President Barack Obama last week accused critics of the deal of making common cause with Iranian hardliners who chant “Death to America” and said some had beaten the drum for the Iraq war.
"You can squabble maybe with the choice of words," Kerry said when asked about Obama's comments. He stressed his view that the Iran deal should be argued on its merits. "I think the merits are very, very strong and I think the president does too," he said, according to Reuters.
The top diplomat also said it would be impossible for Iran to create a secret program for developing atomic fuel without the United States being able to detect it under the deal.
He also claimed the Iranians were open to discussing disputes in the Middle East, where Washington and its allies accuse Tehran of backing proxies in Iraq, Lebanon, Syria and Yemen.
Obama and Kerry have been on a fierce campaign in recent days to convince lawmakers in Congress to approve the deal. Congress has until September 17 to accept or reject it.
Republicans have objected to the deal as not tough enough to prevent Iran obtaining a nuclear weapon in the long run, while several Democrats have expressed support.
Obama has threatened to veto any legislation passed by Congress blocking the deal.
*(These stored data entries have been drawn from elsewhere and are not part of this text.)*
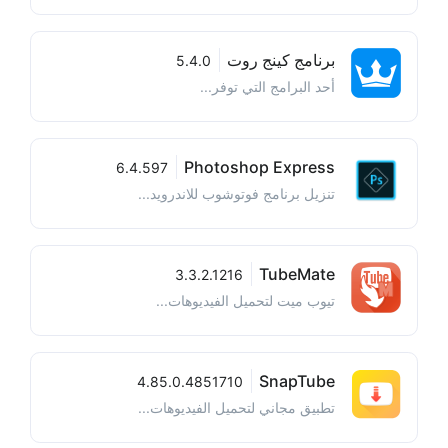
برنامج كينج روت
5.4.0
أحد البرامج التي توفر...
Photoshop Express
6.4.597
تنزيل برنامج فوتوشوب للاندرويد...
TubeMate
3.3.2.1216
تيوب ميت لتحميل الفيديوهات...
SnapTube
4.85.0.4851710
تطبيق مجاني لتحميل الفيديوهات...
In an interview with NPR on Monday, he claimed that Republicans who oppose the nuclear deal with Iran are doing so for political reasons more than anything else.
“Unfortunately, a large portion of the Republican Party, if not a near unanimous portion of Republican representatives, are going to be opposed to anything that I do, and I have not oftentimes based that on a judgment on the merits, but have based that on their politics,” said the president.
In an interview with CNN which aired on Sunday, Obama declared that he “doesn’t intend to lose” the battle with Congress over the Iran deal.
“If Congress were to reject this deal,” he warned in that interview, “then that central goal would be harder to achieve. And the international unity that we've brought about over the last several years would fray, not just with respect to sanctions, but with respect to the world's attitude about U.S. leadership and how they gauge who's at fault in this dispute between the United States and Iran.”